Compared with what it faces elsewhere, a rapprochement with Jerusalem is cheap. The two countries share no border and Israel has no dog in the fights on both sides of Turkey’s borders.
This week signs have grown that Ankara has already taken the decision to reconcile with Jerusalem, as Erdogan hosted a 20-person delegation of the Conference of Presidents of Major American Jewish Organizations, headed by Prime Minister Benjamin Netanyahu’s confidant Malcolm Hoenlein.
Normalization talks between the two states have been held for nearly half a decade, when the contours of a deal boiled down to payments for the families of the flotilla incident’s fatalities, which Israel has agreed to make; an apology, which Israel has already made; lifting of charges against IDF officers in Turkish courts; restoration of full diplomatic ties; and some kind of change in Gaza, where Turkey wants to play savior.

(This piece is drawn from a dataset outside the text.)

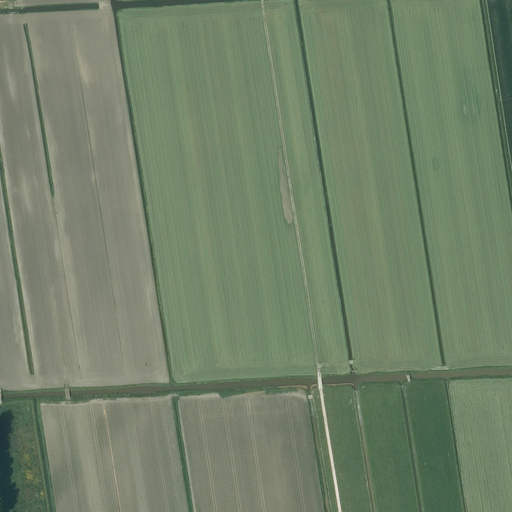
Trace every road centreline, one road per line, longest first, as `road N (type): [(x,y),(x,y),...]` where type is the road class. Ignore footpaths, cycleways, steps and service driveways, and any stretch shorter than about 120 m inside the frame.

That was before Turkey found itself boxing with Russia, fending off refugees and thirsting for gas.
Now Israel is in a position to make new demands, like Hamas’s eviction from Turkey and the return from Gaza of fallen soldiers Hadar Goldin and Oron Shaul’s remains, before striking the deal that will lead pipelines from Israel’s Mediterranean gas fields into Asia Minor.
Talks between Turkish and Israeli representatives were reportedly held this week in Geneva, and diplomats are confident a deal is imminent.
The best indication of this was Erdogan’s recent pronouncement that “normalizing ties with Israel will benefit the entire region.”
The worst, then, is already behind the Turkish-Israeli relationship.
Back in summer 2010, with Turkey, Egypt and Iran led by Erdogan, Mohamed Morsi and Mahmoud Ahmadinejad, Israel faced simultaneously, for the first time since its establishment, hostile governments in Ankara, Cairo and Tehran.
Now the isolated country is Turkey, which is up to its neck in the region’s multiple conflicts. Israel, at the same time, is emerging as an island of neutrality in a Mideast that is bending under the weight of tribal, ethnic and religious wars while craving politically impartial trade.
Curiously, Turkish-Israeli bilateral trade remained brisk even while diplomatic relations soured. Lost were only the military dimension and tourism. The former is not expected to be restored anytime soon, but Israeli tourists will soon be returning to Turkey, and in due course a pipeline transporting Israeli gas will stretch under their flight routes. The Turkish effort to domineer Israel, the pipeline will attest, has failed.